• _Testo fornito_:
* * *

La Stampa: Noia, rabbia, solitudine com’e’ dura la vita dei bambini geniali

L’alto potenziale cognitivo può causare difficoltà di integrazione. Uno studio dell’Università di Pavia individua e aiuta i talenti.

PAVIA. Alla scrittrice Louisa May Alcott la famiglia suggerì di trovare lavoro come domestica o, al più, come sarta e un editore disse che non avrebbe mai potuto pubblicare nulla. Per il suo insegnante di musica Beethoven era «senza speranze». Darwin, nella sua autobiografia, scrisse: «Ero considerato da tutti i miei maestri e da mio padre come un ragazzo molto ordinario». Walt Disney fu licenziato da un direttore di giornale per mancanza di buone idee. Newton andava molto male alla scuola elementare. E poi, c’è Einstein: il suo insegnante lo definì «mentalmente tardo, asociale e alla deriva per sempre nei suoi sogni folli». Alla fine, loro ce l’hanno fatta. Ma quanti si sono persi per strada? Sono migliaia i bambini plusdotati in Italia senza alcun sostegno. A scuola sono invisibili. I «gifted children» sono tra il 5 e l’8 per cento della popolazione scolastica. Per intenderci, almeno un bambino per classe nella scuola primaria e nella secondaria di primo grado ha un quoziente di intelligenza superiore alla media nazionale (Q.I da 120 in su).

* * *

Stabilisci se ciascuna delle tre affermazioni seguenti concorda con l'articolo sui bambini plusdotati, rispondendo sì o no e citando alla lettera le parole dell'articolo che lo decidono.
1. Newton andava molto male alla scuola elementare.
2. Walt Disney fu licenziato da un editore di libri.
3. I bambini plusdotati sono tra il 10 e il 15 per cento della popolazione scolastica.

* * *

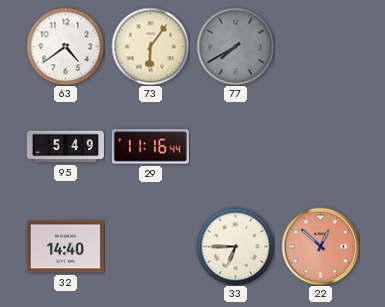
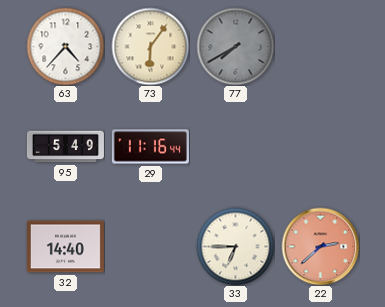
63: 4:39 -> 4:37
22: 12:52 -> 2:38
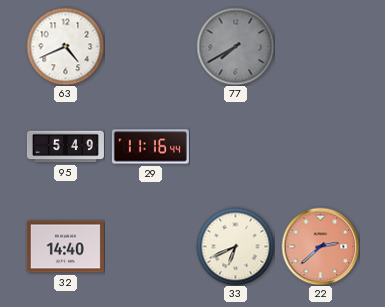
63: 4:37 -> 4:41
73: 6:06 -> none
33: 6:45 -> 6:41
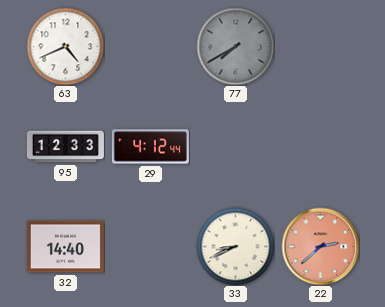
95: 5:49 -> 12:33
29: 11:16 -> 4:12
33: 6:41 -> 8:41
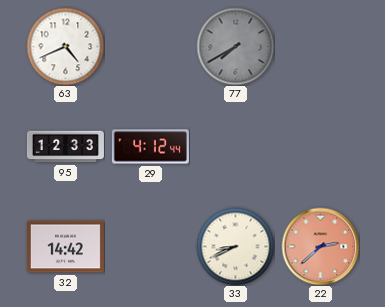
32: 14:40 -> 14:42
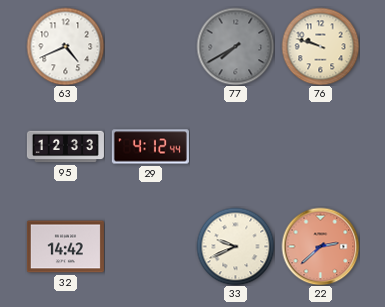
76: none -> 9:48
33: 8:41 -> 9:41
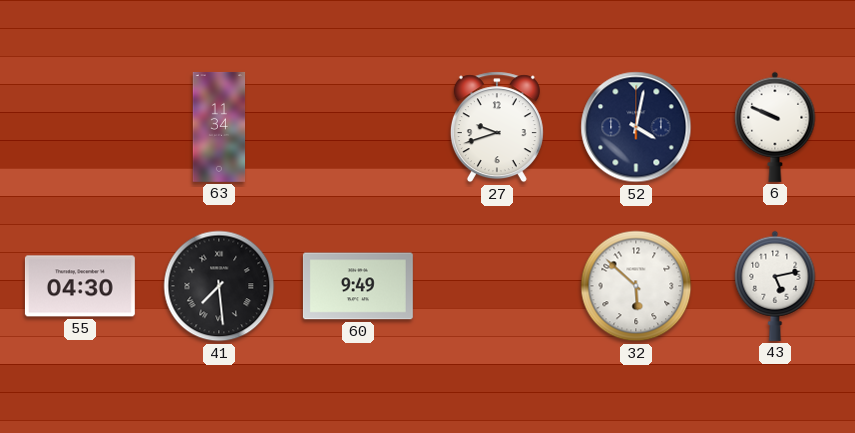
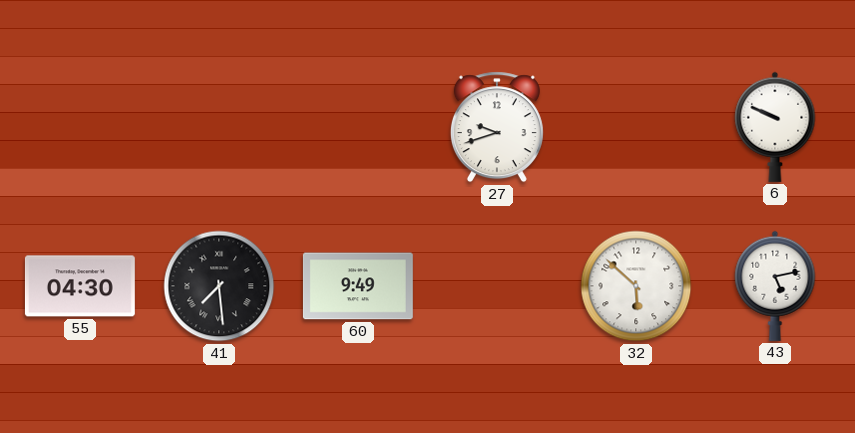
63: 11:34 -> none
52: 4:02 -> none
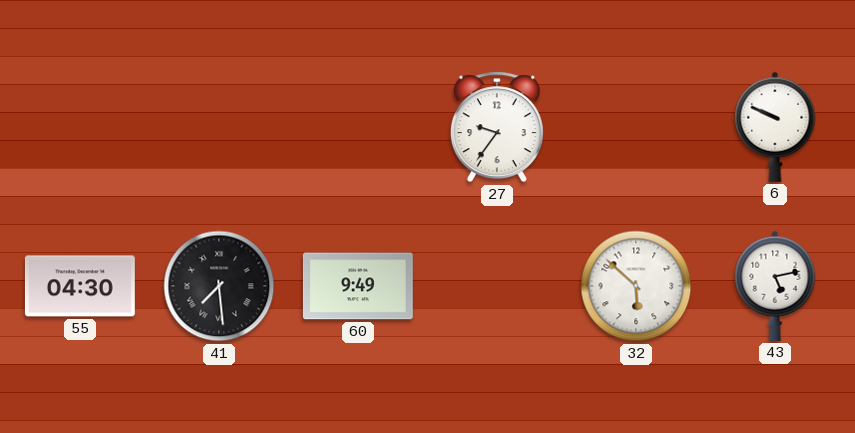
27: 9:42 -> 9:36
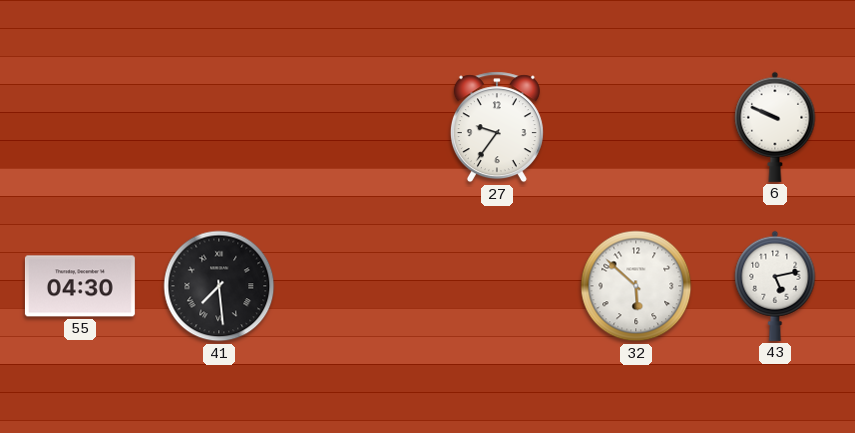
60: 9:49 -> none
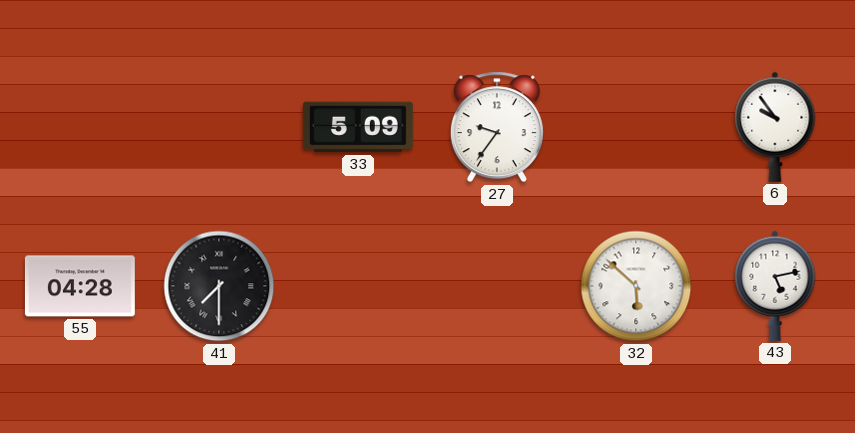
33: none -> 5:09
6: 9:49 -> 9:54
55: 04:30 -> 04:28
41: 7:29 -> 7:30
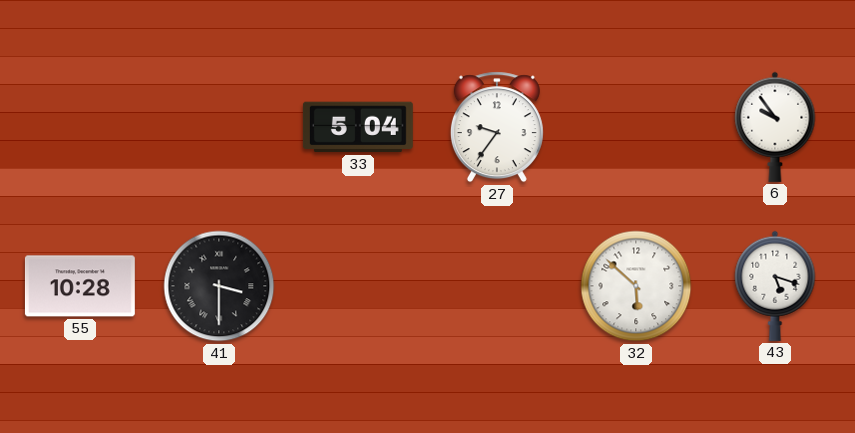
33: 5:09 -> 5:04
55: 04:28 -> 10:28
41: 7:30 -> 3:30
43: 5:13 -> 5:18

* * *

• _Risposta completa_:
1. Sì: «Newton andava molto male alla scuola elementare.»
2. No: «Walt Disney fu licenziato da un direttore di giornale per mancanza di buone idee.»
3. No: «I «gifted children» sono tra il 5 e l'8 per cento della popolazione scolastica.»